Sir Edward Schafer, who was Professor of Physiology in Edinburgh, appears to have named insulin and described its actions.
He did so in a book, The Endocrine Organs, based on a lecture series he gave in California in 1913. In this book, published in 1916,5 he gave the hypothetical substance a name that stuck; what is more, with remarkable vision, he described its likely formation from activation of an inert precursor:
It must however be stated that it has yet to be determined whether the active substance is produced as such in the pancreas or whether it exists there as pro‐insuline which becomes elsewhere converted into the active autacoid.
Insulin was discovered 8 yr later by Banting and Best in 1921. The first patient was treated a year later in 1922 and pro‐insulin was discovered (and re‐named) more than 50 yr later by George Steiner of the University of Chicago in 1967.
As Schafer hypothesized, insulin has two classes of action: (i) excitatory (autacoid), for example stimulating glucose uptake and lipid synthesis; and (ii) inhibitory (chalone), for example inhibiting lipolysis, proteolysis, glycogenolysis, gluconeogenesis and ketogenesis. These dual actions are illustrated in Fig. 1, where insulin’s well recognized action in stimulating lipogenesis from glucose (in rat adipocytes) is illustrated.6 What perhaps is less well known is insulin’s simultaneous inhibitory action on lipolysis. It is quite clear from Fig. 1 that both these actions occur simultaneously over the same concentration range. They are both mediated through the same cell membrane receptor.

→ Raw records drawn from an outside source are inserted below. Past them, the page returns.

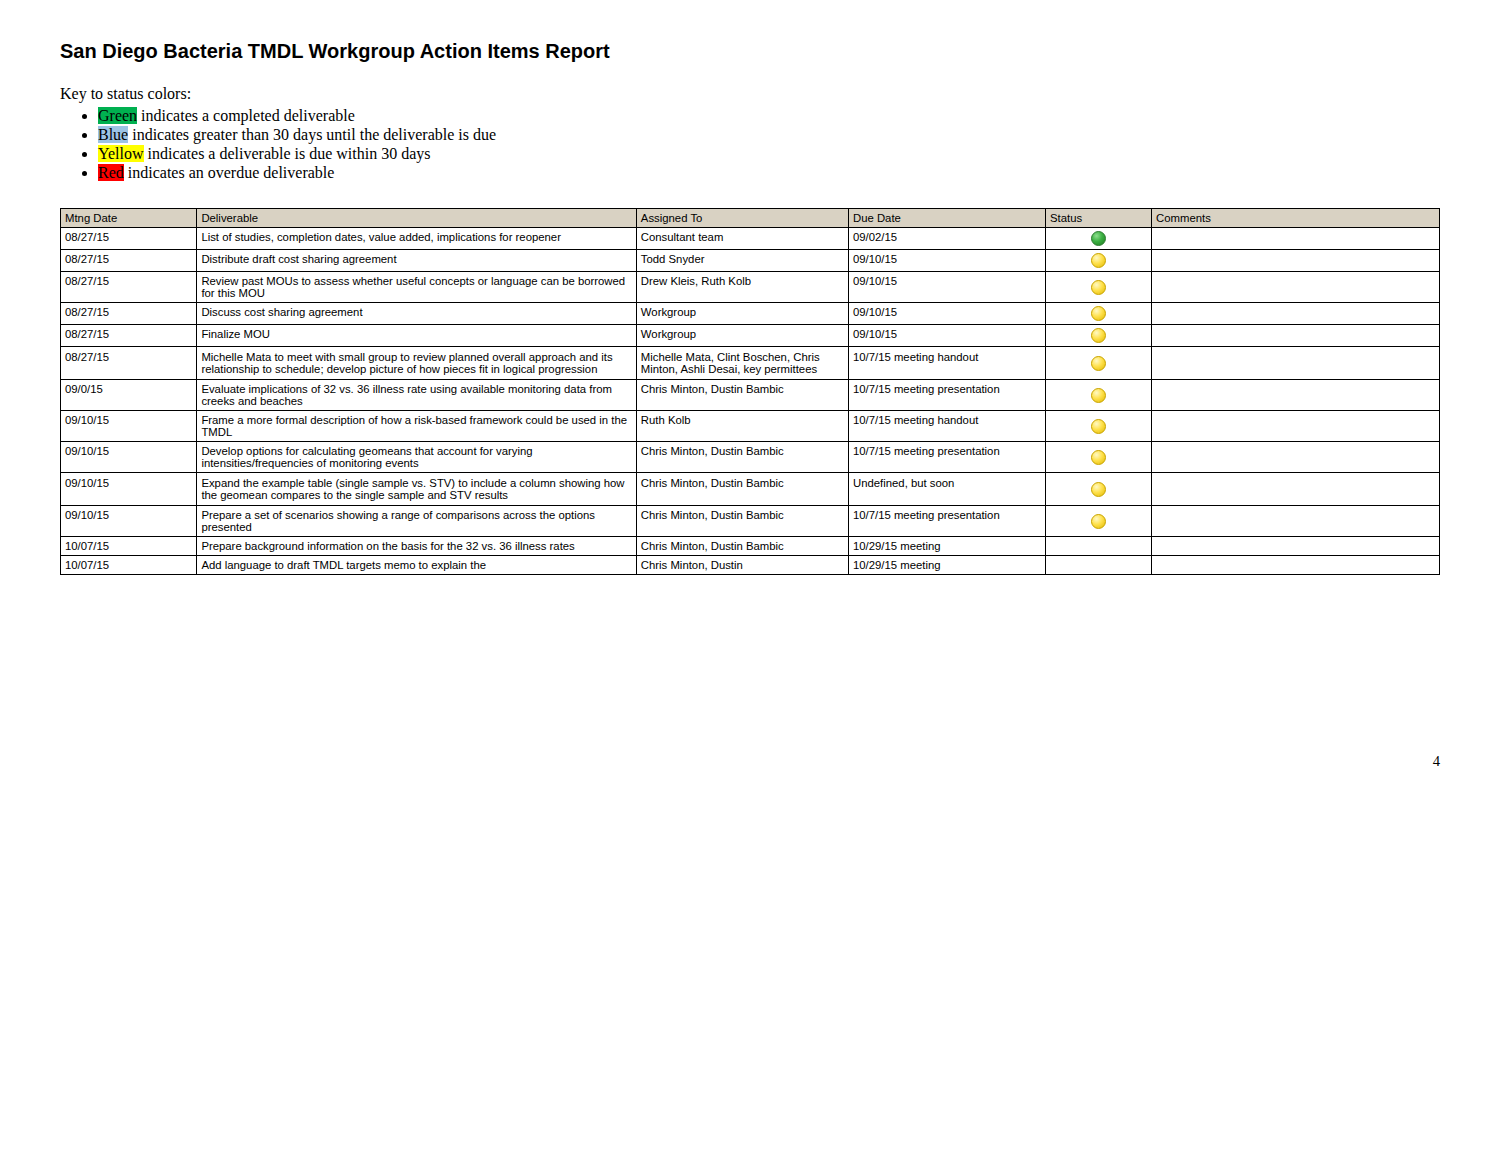San Diego Bacteria TMDL Workgroup Action Items Report
Key to status colors:
Green indicates a completed deliverable
Blue indicates greater than 30 days until the deliverable is due
Yellow indicates a deliverable is due within 30 days
Red indicates an overdue deliverable
| Mtng Date | Deliverable | Assigned To | Due Date | Status | Comments |
| --- | --- | --- | --- | --- | --- |
| 08/27/15 | List of studies, completion dates, value added, implications for reopener | Consultant team | 09/02/15 | | |
| 08/27/15 | Distribute draft cost sharing agreement | Todd Snyder | 09/10/15 | | |
| 08/27/15 | Review past MOUs to assess whether useful concepts or language can be borrowed for this MOU | Drew Kleis, Ruth Kolb | 09/10/15 | | |
| 08/27/15 | Discuss cost sharing agreement | Workgroup | 09/10/15 | | |
| 08/27/15 | Finalize MOU | Workgroup | 09/10/15 | | |
| 08/27/15 | Michelle Mata to meet with small group to review planned overall approach and its relationship to schedule; develop picture of how pieces fit in logical progression | Michelle Mata, Clint Boschen, Chris Minton, Ashli Desai, key permittees | 10/7/15 meeting handout | | |
| 09/0/15 | Evaluate implications of 32 vs. 36 illness rate using available monitoring data from creeks and beaches | Chris Minton, Dustin Bambic | 10/7/15 meeting presentation | | |
| 09/10/15 | Frame a more formal description of how a risk-based framework could be used in the TMDL | Ruth Kolb | 10/7/15 meeting handout | | |
| 09/10/15 | Develop options for calculating geomeans that account for varying intensities/frequencies of monitoring events | Chris Minton, Dustin Bambic | 10/7/15 meeting presentation | | |
| 09/10/15 | Expand the example table (single sample vs. STV) to include a column showing how the geomean compares to the single sample and STV results | Chris Minton, Dustin Bambic | Undefined, but soon | | |
| 09/10/15 | Prepare a set of scenarios showing a range of comparisons across the options presented | Chris Minton, Dustin Bambic | 10/7/15 meeting presentation | | |
| 10/07/15 | Prepare background information on the basis for the 32 vs. 36 illness rates | Chris Minton, Dustin Bambic | 10/29/15 meeting | | |
| 10/07/15 | Add language to draft TMDL targets memo to explain the | Chris Minton, Dustin | 10/29/15 meeting | | |
4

How then does insulin lower the blood glucose in diabetes?
Again this question is simple to answer and, by now, the answer will not be surprising. The use of tracer glucose infusions has shown not only that hyperglycaemia in the face of insulin deficiency is the result of over‐production of glucose by the liver but also that insulin infusion lowers blood glucose by inhibiting hepatic glucose production. Indeed, rather than stimulating glucose uptake in tissues such as muscle, insulin in fact reduces glucose uptake. This is because the main factor driving glucose uptake is the ‘mass action’ effect of hyperglycaemia and the concentration gradient between the extracellular and intracellular glucose concentrations. Glucose transporters are not rate limiting under these conditions, even in the face of severe insulin deficiency.